■ INSTRUCTION ■
Below are several entries. Transcribe exactly those lines that fall from the one with "Beiladung von Neuwied" through the one with "Kostenlose Angebote erhalten!", end lines included.

■ MATERIAL PROVIDED ■

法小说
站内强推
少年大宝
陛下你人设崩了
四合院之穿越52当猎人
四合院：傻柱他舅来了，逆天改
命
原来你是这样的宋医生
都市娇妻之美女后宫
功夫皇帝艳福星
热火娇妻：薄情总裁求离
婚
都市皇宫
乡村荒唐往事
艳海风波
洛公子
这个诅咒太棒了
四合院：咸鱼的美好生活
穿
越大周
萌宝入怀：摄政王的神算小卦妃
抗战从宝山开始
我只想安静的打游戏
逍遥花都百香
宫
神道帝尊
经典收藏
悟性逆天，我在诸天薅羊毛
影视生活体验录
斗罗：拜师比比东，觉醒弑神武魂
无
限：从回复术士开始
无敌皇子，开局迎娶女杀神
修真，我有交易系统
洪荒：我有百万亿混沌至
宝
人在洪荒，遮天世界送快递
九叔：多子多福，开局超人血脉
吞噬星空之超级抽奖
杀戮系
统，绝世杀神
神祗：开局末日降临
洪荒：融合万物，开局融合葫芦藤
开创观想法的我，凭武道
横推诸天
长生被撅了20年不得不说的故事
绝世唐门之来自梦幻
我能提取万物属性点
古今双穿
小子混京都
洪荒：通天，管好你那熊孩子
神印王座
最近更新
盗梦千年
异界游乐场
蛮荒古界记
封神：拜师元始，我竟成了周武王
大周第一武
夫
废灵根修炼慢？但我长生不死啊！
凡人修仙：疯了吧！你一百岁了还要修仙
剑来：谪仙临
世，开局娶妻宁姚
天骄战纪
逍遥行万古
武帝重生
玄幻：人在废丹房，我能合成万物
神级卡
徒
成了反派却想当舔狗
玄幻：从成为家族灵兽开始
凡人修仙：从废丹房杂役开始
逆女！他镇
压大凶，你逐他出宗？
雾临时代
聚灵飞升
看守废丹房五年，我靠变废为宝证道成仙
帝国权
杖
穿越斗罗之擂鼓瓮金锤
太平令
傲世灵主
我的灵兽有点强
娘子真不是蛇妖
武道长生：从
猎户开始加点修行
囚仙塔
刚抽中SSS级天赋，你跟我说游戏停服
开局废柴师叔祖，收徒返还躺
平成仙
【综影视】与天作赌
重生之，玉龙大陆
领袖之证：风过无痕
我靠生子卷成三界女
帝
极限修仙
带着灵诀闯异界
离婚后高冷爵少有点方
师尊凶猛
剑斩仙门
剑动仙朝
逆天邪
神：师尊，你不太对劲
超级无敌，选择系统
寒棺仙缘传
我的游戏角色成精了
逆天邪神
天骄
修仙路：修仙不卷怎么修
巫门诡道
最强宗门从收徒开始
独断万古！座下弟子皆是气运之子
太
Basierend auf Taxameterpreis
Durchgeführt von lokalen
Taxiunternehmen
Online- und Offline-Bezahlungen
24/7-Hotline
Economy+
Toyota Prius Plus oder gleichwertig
...
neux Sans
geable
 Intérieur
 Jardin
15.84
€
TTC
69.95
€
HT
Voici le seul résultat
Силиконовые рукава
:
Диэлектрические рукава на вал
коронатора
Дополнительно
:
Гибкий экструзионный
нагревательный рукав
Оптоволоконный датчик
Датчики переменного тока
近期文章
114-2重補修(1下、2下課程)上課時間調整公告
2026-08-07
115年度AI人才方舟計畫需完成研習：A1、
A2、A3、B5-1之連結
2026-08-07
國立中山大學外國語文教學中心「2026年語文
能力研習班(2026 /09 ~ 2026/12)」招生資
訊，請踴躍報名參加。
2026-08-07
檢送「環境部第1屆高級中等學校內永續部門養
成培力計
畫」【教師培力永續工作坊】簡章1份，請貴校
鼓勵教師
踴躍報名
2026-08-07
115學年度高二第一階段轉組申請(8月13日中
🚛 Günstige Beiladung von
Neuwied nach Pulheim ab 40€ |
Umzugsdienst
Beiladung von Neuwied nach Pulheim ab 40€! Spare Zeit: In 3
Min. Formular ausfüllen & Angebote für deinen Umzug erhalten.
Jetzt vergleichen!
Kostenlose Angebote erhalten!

■ RESPONSE FOR THIS EXERCISE ■
Beiladung von Neuwied nach Pulheim ab 40€! Spare Zeit: In 3
Min. Formular ausfüllen & Angebote für deinen Umzug erhalten.
Jetzt vergleichen!
Kostenlose Angebote erhalten!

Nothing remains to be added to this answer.